[Page-level text extractions]
# # # # #

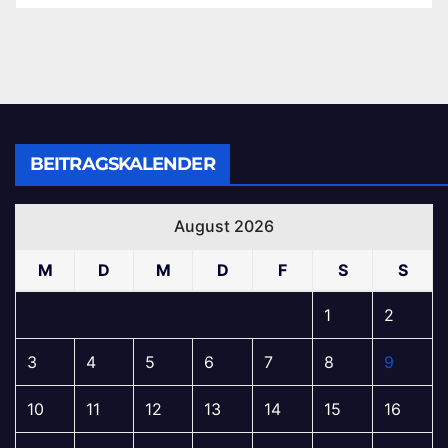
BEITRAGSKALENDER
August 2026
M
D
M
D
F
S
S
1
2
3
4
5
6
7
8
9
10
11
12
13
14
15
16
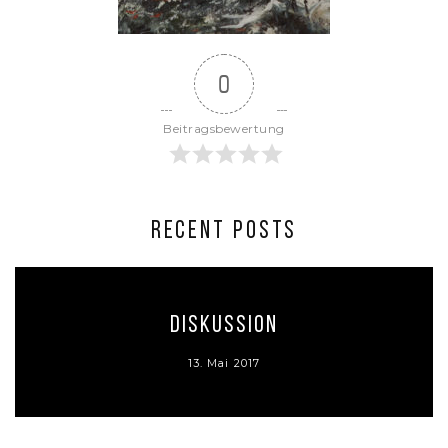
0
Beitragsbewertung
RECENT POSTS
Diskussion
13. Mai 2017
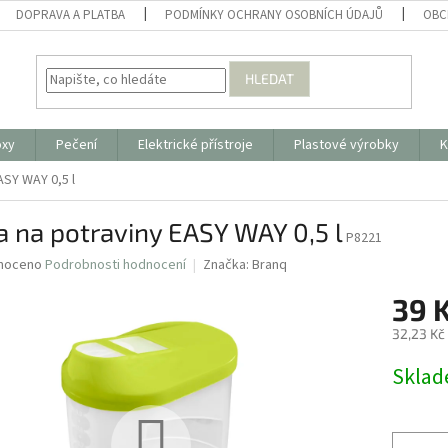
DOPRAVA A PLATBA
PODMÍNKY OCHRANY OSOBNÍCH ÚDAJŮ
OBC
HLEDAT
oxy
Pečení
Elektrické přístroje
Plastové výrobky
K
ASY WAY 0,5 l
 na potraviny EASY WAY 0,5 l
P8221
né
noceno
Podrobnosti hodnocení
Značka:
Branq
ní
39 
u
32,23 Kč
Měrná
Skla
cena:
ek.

# # # # #

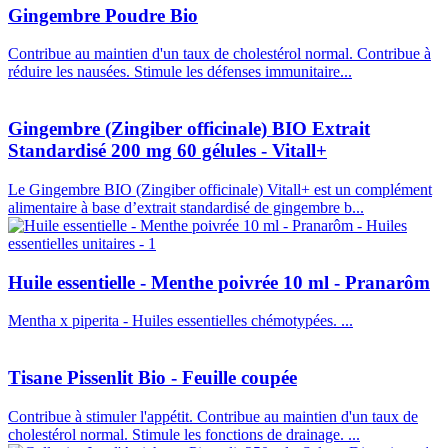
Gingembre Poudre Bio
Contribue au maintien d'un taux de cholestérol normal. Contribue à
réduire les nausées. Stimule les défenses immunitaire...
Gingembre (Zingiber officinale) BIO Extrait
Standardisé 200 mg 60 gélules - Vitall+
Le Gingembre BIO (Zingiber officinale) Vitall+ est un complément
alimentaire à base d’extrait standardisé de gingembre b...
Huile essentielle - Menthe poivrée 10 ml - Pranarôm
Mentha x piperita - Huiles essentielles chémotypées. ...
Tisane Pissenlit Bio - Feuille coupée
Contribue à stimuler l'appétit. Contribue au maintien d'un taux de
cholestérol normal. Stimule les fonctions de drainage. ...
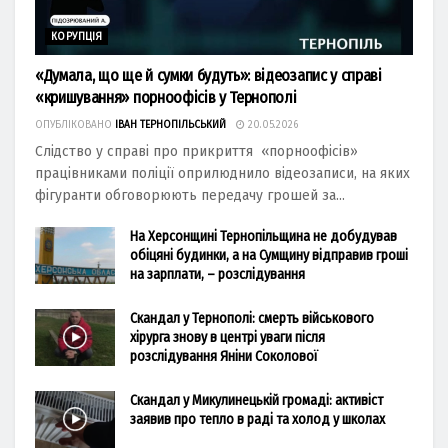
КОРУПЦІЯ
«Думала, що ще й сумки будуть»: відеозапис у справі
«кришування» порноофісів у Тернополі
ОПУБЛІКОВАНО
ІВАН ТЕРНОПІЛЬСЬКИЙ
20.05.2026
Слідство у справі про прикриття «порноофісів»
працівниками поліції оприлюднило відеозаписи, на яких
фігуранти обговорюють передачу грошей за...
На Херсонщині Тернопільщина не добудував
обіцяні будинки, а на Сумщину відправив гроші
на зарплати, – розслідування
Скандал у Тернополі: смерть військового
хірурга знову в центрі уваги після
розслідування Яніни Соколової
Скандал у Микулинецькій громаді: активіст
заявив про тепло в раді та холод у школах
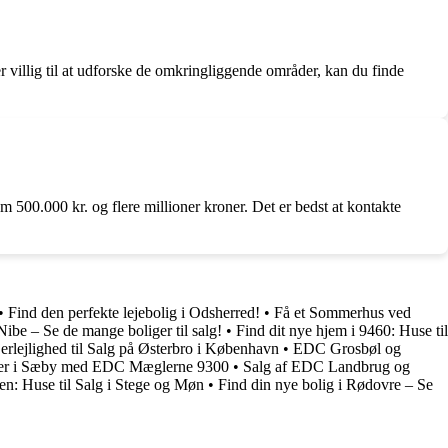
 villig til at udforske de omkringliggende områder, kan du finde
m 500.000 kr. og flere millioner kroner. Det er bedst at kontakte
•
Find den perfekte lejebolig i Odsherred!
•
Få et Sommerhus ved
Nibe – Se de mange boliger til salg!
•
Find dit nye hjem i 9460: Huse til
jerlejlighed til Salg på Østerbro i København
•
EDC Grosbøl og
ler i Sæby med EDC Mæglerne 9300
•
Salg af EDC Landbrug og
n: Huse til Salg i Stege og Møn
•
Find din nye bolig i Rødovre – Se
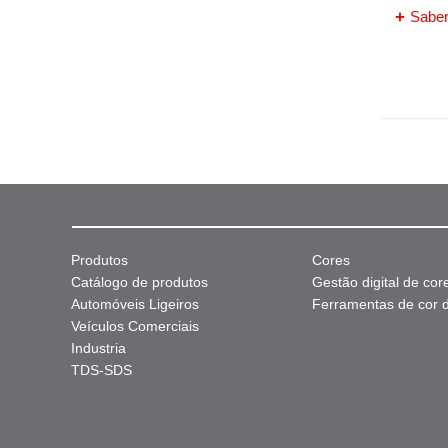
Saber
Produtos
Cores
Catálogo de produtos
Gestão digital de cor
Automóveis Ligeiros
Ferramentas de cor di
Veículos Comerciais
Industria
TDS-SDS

# # # # #

Set out the lines from the one containing "Gingembre Poudre Bio" through the one containing "Huile essentielle - Menthe", inclusive, as a Markdown table with the columns Number and Text. Leave out any blank lines.

| WORKED SOLUTION |
| Number | Text |
|---|---|
| 1 | Gingembre Poudre Bio |
| 2 | Contribue au maintien d'un taux de cholestérol normal. Contribue à |
| 3 | réduire les nausées. Stimule les défenses immunitaire... |
| 4 | Gingembre (Zingiber officinale) BIO Extrait |
| 5 | Standardisé 200 mg 60 gélules - Vitall+ |
| 6 | Le Gingembre BIO (Zingiber officinale) Vitall+ est un complément |
| 7 | alimentaire à base d’extrait standardisé de gingembre b... |
| 8 | Huile essentielle - Menthe poivrée 10 ml - Pranarôm |